Setembro Amarelo: escrever pode ajudar a organizar emoções e dar nome ao que sentimos

Escritora e facilitadora de escrita, Bruna Maciel, explica como exercícios simples podem transformar o papel em um espaço de expressão e autoconhecimento. Imagem: Magninfic

Nem sempre é fácil falar sobre aquilo que se sente. Ansiedade, tristeza, raiva, medo e até momentos de felicidade podem se misturar e ocupar espaço na cabeça sem que seja possível elaborar e encontrar palavras para explicar o que está acontecendo. Em meio às discussões do Setembro Amarelo, mês dedicado à conscientização sobre a prevenção do suicídio e à valorização da vida, a escrita aparece como uma possibilidade simples de expressão e organização dos pensamentos e aliada aos demais cuidados da saúde mental. Para a escritora e facilitadora de escrita Bruna Maciel, o ato de escrever pode abrir espaço para observar experiências, acompanhar pensamentos e dar forma àquilo que ainda não havia sido formulado.

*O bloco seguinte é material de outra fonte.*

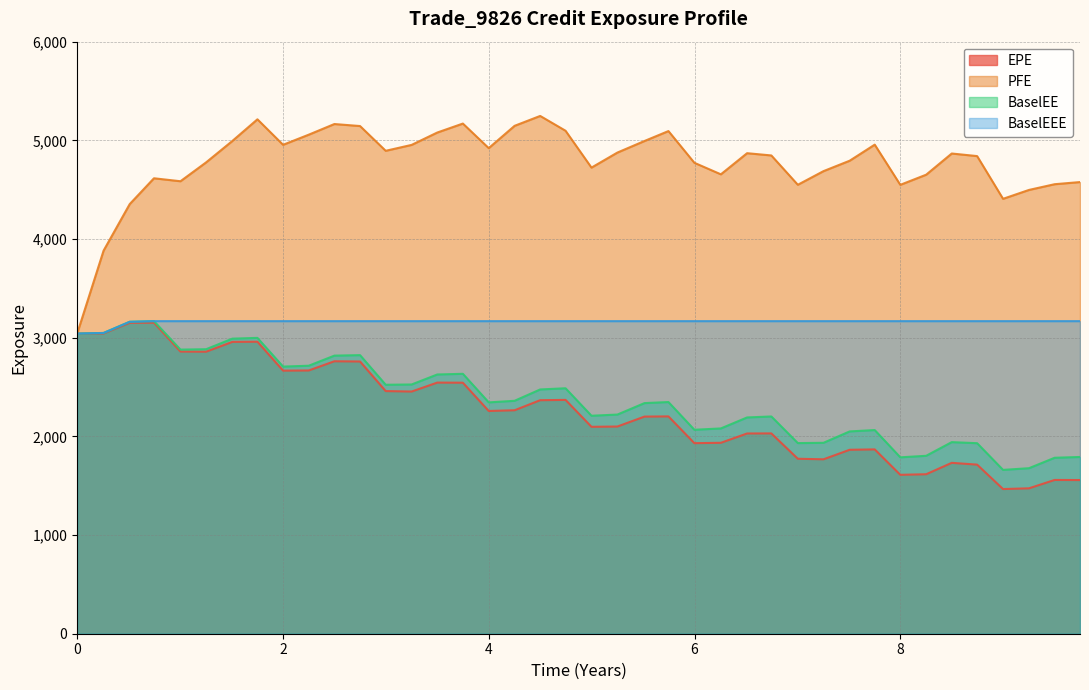

At which label does BaselEEE first exceed 3167?

0.746515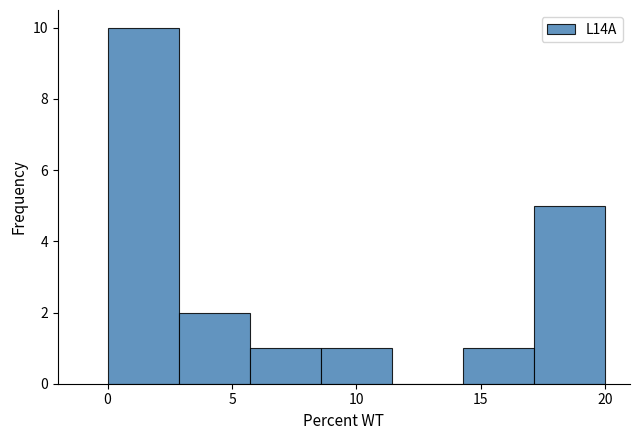

Reading left to right, transcribe this chart: for each bar, give the range it covers on the x-axis and its height. Neither the bar edges nor the heights are printed on the chart, so give them approximately, as read against the axes.

0.0 to 3.0: 10
3.0 to 5.5: 2
5.5 to 8.5: 1
8.5 to 11.5: 1
11.5 to 14.5: 0
14.5 to 17.0: 1
17.0 to 20.0: 5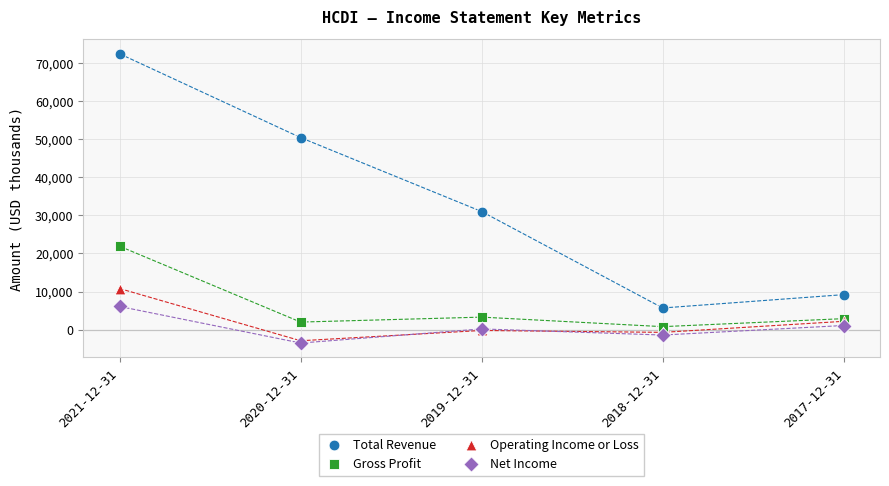

In the Total Revenue series, what Y value is closest to 39050?

31000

“A escrita não serve apenas para registrar aquilo que já sabemos ou pensamos. Muitas vezes, é durante o próprio ato de escrever que um pensamento se organiza, uma associação aparece ou encontramos palavras que ainda não tínhamos encontrado.  Escrever pode criar esse tempo de olhar para uma experiência de outro lugar, sem a obrigação de chegar imediatamente a uma resposta”, explica Bruna. Em seus acompanhamentos individuais em escrita, a escritora parte de diferentes propostas, perguntas e referências para construir, junto a cada pessoa, um percurso singular de escrita. O trabalho não substitui o acompanhamento psicológico ou psiquiátrico, mas pode existir como um espaço diferente, no qual a escrita permite pensar, lembrar, associar, imaginar e elaborar vivências.

Segundo Bruna, não é necessário saber escrever bem, ter experiência com literatura ou produzir textos elaborados. O mais importante é criar o hábito e escrever sem a preocupação de agradar, corrigir ou mostrar o resultado para alguém. Ela diz que em uma rotina marcada pelo excesso de estímulos e pela velocidade das informações, o ato de escrever à mão também cria uma experiência diferente daquela proporcionada pelo consumo rápido de conteúdos nas telas. “Quando escrevemos, precisamos parar, escolher palavras e sustentar uma ideia. Existe um tempo diferente nesse processo. E esse tempo pode ser importante para perceber o que estamos vivendo, sem a obrigação de encontrar uma resposta imediatamente”, afirma Bruna. Ela reforça que o exercício da escrita pode ser incorporado por pessoas de diferentes idades e em diferentes contextos, inclusive em escolas, empresas e instituições interessadas em estimular práticas de criatividade, expressão e bem-estar.